既婚者は『今からでも遅くないか?』と真剣に日程を検討し始め、未婚者は『そんなイベントがあるのか…』とかなり乗り気。バーベキューに参加していたメイド達や文官、騎士達がなんだかざわざわしている。
いいよね、新婚旅行、ラブラブ夫婦なら絶対に楽しめるよ。普段は泊まらないような洒落たホテルに宿泊して美味しいものを食べるだけでも記念になる。
きゃっきゃと盛り上がるサクラと私にグレイが叫んだ。
「鬼かーっ、間に合わせるけど、なんとか考えるけどっ、期限を区切るな、ノルマになっちまっただろーがっ」
数年後、ジェイデンと私は最新の馬車で海辺の町に向かった。二人で並んで座れる広さだが、ジェイデンの膝に乗せられて移動する。

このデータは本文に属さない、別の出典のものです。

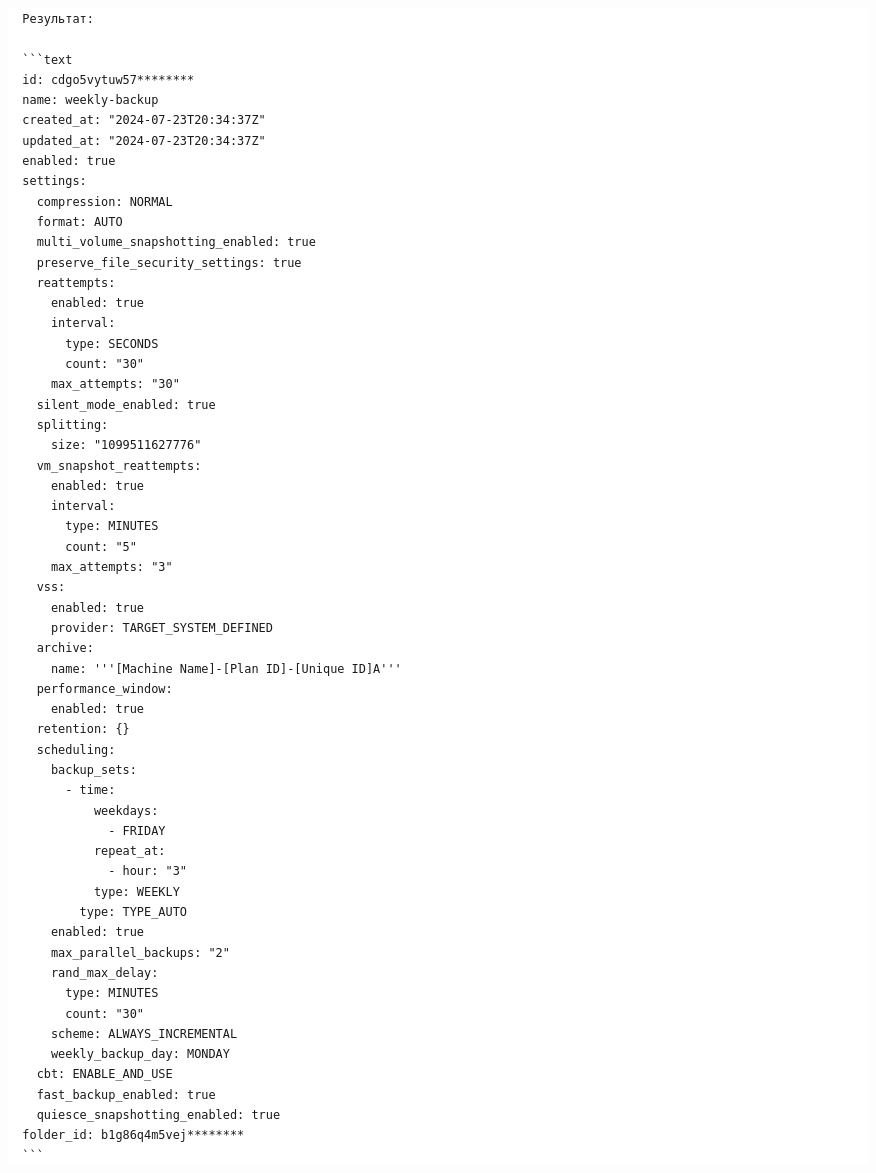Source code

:       Результат:

      ```text
      id: cdgo5vytuw57********
      name: weekly-backup
      created_at: "2024-07-23T20:34:37Z"
      updated_at: "2024-07-23T20:34:37Z"
      enabled: true
      settings:
        compression: NORMAL
        format: AUTO
        multi_volume_snapshotting_enabled: true
        preserve_file_security_settings: true
        reattempts:
          enabled: true
          interval:
            type: SECONDS
            count: "30"
          max_attempts: "30"
        silent_mode_enabled: true
        splitting:
          size: "1099511627776"
        vm_snapshot_reattempts:
          enabled: true
          interval:
            type: MINUTES
            count: "5"
          max_attempts: "3"
        vss:
          enabled: true
          provider: TARGET_SYSTEM_DEFINED
        archive:
          name: '''[Machine Name]-[Plan ID]-[Unique ID]A'''
        performance_window:
          enabled: true
        retention: {}
        scheduling:
          backup_sets:
            - time:
                weekdays:
                  - FRIDAY
                repeat_at:
                  - hour: "3"
                type: WEEKLY
              type: TYPE_AUTO
          enabled: true
          max_parallel_backups: "2"
          rand_max_delay:
            type: MINUTES
            count: "30"
          scheme: ALWAYS_INCREMENTAL
          weekly_backup_day: MONDAY
        cbt: ENABLE_AND_USE
        fast_backup_enabled: true
        quiesce_snapshotting_enabled: true
      folder_id: b1g86q4m5vej********
      ```

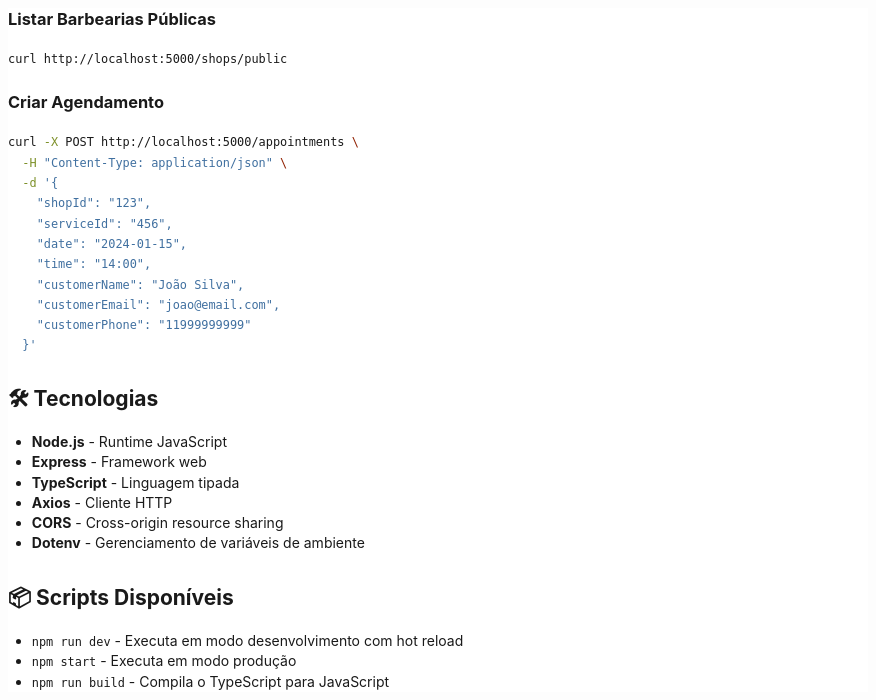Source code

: ### Listar Barbearias Públicas
```bash
curl http://localhost:5000/shops/public
```

### Criar Agendamento
```bash
curl -X POST http://localhost:5000/appointments \
  -H "Content-Type: application/json" \
  -d '{
    "shopId": "123",
    "serviceId": "456",
    "date": "2024-01-15",
    "time": "14:00",
    "customerName": "João Silva",
    "customerEmail": "joao@email.com",
    "customerPhone": "11999999999"
  }'
```

## 🛠️ Tecnologias

- **Node.js** - Runtime JavaScript
- **Express** - Framework web
- **TypeScript** - Linguagem tipada
- **Axios** - Cliente HTTP
- **CORS** - Cross-origin resource sharing
- **Dotenv** - Gerenciamento de variáveis de ambiente

## 📦 Scripts Disponíveis

- `npm run dev` - Executa em modo desenvolvimento com hot reload
- `npm start` - Executa em modo produção
- `npm run build` - Compila o TypeScript para JavaScript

新婚旅行ですからね、旦那様のお膝に乗るのにも慣れましたよ。もう、ベテランの域に達したが、私よりもたぶんサクラのほうがベテランというか、マスタークラス。彼女、バーナードがいると椅子に座れない。
怖いわぁ、ナチュラルストーカーの強化版。まさかお父様を超える男がいるとは。国の最高権力者だからサクラ以外、止められないし。
で、私に便利に使われてかわいそうなグレイだが、遅れて三年後、城のメイドの一人と結婚をした。犬獣人で仕事もできるし性格も一生懸命なとってもいい子。
結婚式は城内の教会で、披露宴も城のホールや庭を提供して盛大なものとなった。
可愛らしい新妻にデレデレしているグレイに声をかける。警戒した顔をしたので、期待に応えてあげましょう。
「でね、こんな感じの赤ちゃんのためのゆりかごが欲しいの。あとね、歩行器とベビーカーと…」
「結婚式当日に、仕事の相談か!?」
「急がないから」
「いや、遠慮しろ、今日は…」
本気で焦っているグレイに、リボンをかけた小さな箱を差し出した。
「ふふ、冗談よ、結婚おめでとう、グレイソン・ケイレブ商会長。これは私達夫婦からの結婚祝い」
ジェイデンの名で発行した金等級の通行証を渡すと目を丸くしていた。
そして。
「オレ…、あん時のオレ、マジで見る目あったなぁ…」
と、顔をくしゃくしゃにしながら笑った。